• **ARBEITSAUFTRAG 1**
Schreiben Sie die Zeilen der Liste unverändert ab, beginnend am Anfang der Liste und endend mit der Zeile, die „name author: Douglas ex Torr. & A. Gray“ enthält, beide Enden eingeschlossen.

• **TEXTAUSZUG**
━━━━━━

Was kostet Haltung, was Moral? Zehn Millionen, 100 Millionen Euro? Oder Menschenleben? Wie viele ist man bereit zu opfern, dafür dass der Ball rollt und der Betrieb ordnungsgemäß weitergeführt werden kann? Oder ein Finale in St. Petersburg, ein Turnier stattfindet?

Das sind Fragen, die sich dieser Tage, da Russlands Autokrat Wladimir Putin mit seinen Truppen den kleinen ukrainischen Nachbarn attackiert, all jene stellen, die Geschäfte mit dem russischen Staatskonzern Gazprom eingehen, deren millionenschweren Zahlungen Jahr für Jahr professionelles Sporttreiben garantieren. Gazprom, einer der größten Gaslieferanten der Welt, nimmt schon lange, viel zu lange, Einfluss auf das Sportgeschehen, nicht nur beim FC Schalke 04, der seit 2006 per annum einen Sockelbetrag von zwölf Millionen aus St. Petersburg erhält (zehn aktuell in der zweiten Liga), auch im europäischen Fußball, als Sponsor für die EM 2024.

FC Schalke 04: Verflechtungen mit Gazprom sind innig und fruchtbar

Und Gazprom antichambriert, im Schalker Aufsichtsrat reist ein Ex-Stasimitarbeiter auf dem Gazprom-Ticket, im Uefa-Exekutivkomitee sitzt der Vorstandsvorsitzende von Gazprom Neft, die Verflechtungen sind innig und fruchtbar. Es lässt sich ja so leicht und ungezwungen bei einem Fußballspiel in der VIP-Lounge über Geschäfte reden.

Schalke-Training
Eine Trainingsszene des FC Schalke 04. (Archivbild) © Tim Rehbein/RHR-Foto/Imago

Schalke, die Uefa - sie müssen sich von Gazprom lösen, selbst unter großen Schmerzen und auch, wenn es Genosse Putin wohl nicht am Einmarsch in ein souveränes Land hindert. Aber es geht um Haltung, um Rückgrat, um Prinzipien, Anschauung und Werte. Wem ist es im Land, wem auf Schalke noch zu vermitteln, wenn für einen rücksichtslosen Aggressor, einen Kriegstreiber ein freundliches Werbeumfeld bereitet wird? Das Logo im TV zur besten Sendezeit zu sehen ist? Schalke und all die anderen, die sich mit Gazprom einlassen, wissen längst, dass sie schmutziges Geld annehmen.

━━━━━━

• **VORLIEGENDE LISTE**
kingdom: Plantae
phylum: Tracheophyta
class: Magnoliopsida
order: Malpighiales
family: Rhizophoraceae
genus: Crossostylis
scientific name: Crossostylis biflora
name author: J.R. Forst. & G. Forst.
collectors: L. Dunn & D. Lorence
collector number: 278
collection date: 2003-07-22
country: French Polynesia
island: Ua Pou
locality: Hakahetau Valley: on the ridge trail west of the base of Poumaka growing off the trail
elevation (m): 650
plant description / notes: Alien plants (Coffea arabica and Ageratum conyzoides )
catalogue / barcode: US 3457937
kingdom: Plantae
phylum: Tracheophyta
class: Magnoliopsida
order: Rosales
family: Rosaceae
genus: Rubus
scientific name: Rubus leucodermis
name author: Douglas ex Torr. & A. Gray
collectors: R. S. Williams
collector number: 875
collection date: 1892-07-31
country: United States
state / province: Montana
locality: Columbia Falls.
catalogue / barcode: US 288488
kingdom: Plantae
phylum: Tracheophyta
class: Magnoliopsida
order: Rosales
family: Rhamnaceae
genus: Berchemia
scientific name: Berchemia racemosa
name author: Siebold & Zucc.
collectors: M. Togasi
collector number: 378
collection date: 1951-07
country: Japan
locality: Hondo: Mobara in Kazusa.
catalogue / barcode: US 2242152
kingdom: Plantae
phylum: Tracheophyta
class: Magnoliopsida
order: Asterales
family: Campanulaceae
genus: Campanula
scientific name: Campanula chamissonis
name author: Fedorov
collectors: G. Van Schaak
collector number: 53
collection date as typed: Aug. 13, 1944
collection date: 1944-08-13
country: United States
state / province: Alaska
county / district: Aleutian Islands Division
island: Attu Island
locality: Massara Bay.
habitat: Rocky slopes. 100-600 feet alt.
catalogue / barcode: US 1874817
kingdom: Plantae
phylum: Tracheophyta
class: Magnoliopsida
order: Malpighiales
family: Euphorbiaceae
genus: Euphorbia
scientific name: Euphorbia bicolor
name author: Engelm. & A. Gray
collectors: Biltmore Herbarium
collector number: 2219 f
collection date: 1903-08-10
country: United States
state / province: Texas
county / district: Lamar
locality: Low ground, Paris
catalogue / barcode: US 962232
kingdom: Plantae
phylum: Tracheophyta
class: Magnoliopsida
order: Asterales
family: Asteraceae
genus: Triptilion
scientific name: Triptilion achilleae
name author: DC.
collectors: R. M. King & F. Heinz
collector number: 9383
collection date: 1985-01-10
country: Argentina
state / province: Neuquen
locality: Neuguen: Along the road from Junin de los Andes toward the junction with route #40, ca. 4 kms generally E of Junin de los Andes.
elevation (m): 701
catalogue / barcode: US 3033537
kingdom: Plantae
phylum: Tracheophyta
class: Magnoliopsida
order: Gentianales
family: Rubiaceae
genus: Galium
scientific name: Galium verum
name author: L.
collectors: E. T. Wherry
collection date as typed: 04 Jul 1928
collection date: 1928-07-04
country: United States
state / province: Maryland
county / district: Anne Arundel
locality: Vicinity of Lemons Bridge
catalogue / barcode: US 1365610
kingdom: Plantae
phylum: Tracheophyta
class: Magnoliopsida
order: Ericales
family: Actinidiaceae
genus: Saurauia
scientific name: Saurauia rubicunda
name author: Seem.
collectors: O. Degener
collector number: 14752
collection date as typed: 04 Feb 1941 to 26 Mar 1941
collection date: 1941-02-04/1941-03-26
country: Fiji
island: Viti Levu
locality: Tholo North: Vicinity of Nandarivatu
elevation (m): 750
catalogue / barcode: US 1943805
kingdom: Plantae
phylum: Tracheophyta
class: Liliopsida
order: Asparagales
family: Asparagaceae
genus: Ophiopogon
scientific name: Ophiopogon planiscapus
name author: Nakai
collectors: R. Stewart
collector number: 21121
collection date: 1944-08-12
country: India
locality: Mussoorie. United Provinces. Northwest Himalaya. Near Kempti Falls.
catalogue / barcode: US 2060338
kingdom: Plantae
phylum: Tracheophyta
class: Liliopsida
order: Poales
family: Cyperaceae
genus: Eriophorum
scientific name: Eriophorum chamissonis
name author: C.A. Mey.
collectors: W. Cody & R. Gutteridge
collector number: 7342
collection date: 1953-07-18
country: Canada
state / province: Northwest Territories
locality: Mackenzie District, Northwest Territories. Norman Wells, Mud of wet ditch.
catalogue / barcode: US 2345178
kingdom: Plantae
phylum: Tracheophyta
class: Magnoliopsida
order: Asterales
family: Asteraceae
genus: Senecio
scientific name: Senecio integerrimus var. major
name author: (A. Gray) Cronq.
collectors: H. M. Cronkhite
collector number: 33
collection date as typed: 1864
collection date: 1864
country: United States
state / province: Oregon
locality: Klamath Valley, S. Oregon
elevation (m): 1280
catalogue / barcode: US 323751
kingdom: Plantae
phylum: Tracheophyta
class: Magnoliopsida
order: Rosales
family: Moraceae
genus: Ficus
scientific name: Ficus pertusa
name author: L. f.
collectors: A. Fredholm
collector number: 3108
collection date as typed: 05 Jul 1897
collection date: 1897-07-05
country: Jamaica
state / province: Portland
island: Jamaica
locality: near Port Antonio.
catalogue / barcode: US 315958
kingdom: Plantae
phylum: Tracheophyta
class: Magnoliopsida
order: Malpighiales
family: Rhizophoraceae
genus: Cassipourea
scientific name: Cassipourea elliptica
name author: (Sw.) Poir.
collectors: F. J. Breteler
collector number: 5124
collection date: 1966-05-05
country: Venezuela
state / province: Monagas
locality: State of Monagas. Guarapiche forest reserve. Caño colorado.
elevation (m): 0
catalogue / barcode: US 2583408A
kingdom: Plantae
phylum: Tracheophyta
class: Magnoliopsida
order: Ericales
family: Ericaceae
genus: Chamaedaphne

━━━━━━

• **ARBEITSAUFTRAG 2**
Erklären Sie in ein bis drei Sätzen, warum sich Schalke und die Uefa laut dem Textauszug von Gazprom lösen müssen, obwohl dies Putin wohl nicht am Einmarsch hindert.

• **MUSTERLÖSUNG 1**
kingdom: Plantae
phylum: Tracheophyta
class: Magnoliopsida
order: Malpighiales
family: Rhizophoraceae
genus: Crossostylis
scientific name: Crossostylis biflora
name author: J.R. Forst. & G. Forst.
collectors: L. Dunn & D. Lorence
collector number: 278
collection date: 2003-07-22
country: French Polynesia
island: Ua Pou
locality: Hakahetau Valley: on the ridge trail west of the base of Poumaka growing off the trail
elevation (m): 650
plant description / notes: Alien plants (Coffea arabica and Ageratum conyzoides )
catalogue / barcode: US 3457937
kingdom: Plantae
phylum: Tracheophyta
class: Magnoliopsida
order: Rosales
family: Rosaceae
genus: Rubus
scientific name: Rubus leucodermis
name author: Douglas ex Torr. & A. Gray

• **MUSTERLÖSUNG 2**
Es geht um Haltung, Rückgrat, Prinzipien, Anschauung und Werte. Es ist nicht zu vermitteln, dass einem rücksichtslosen Aggressor und Kriegstreiber ein freundliches Werbeumfeld bereitet wird und sein Logo zur besten Sendezeit im Fernsehen zu sehen ist. Außerdem wissen alle, die sich mit Gazprom einlassen, längst, dass sie schmutziges Geld annehmen.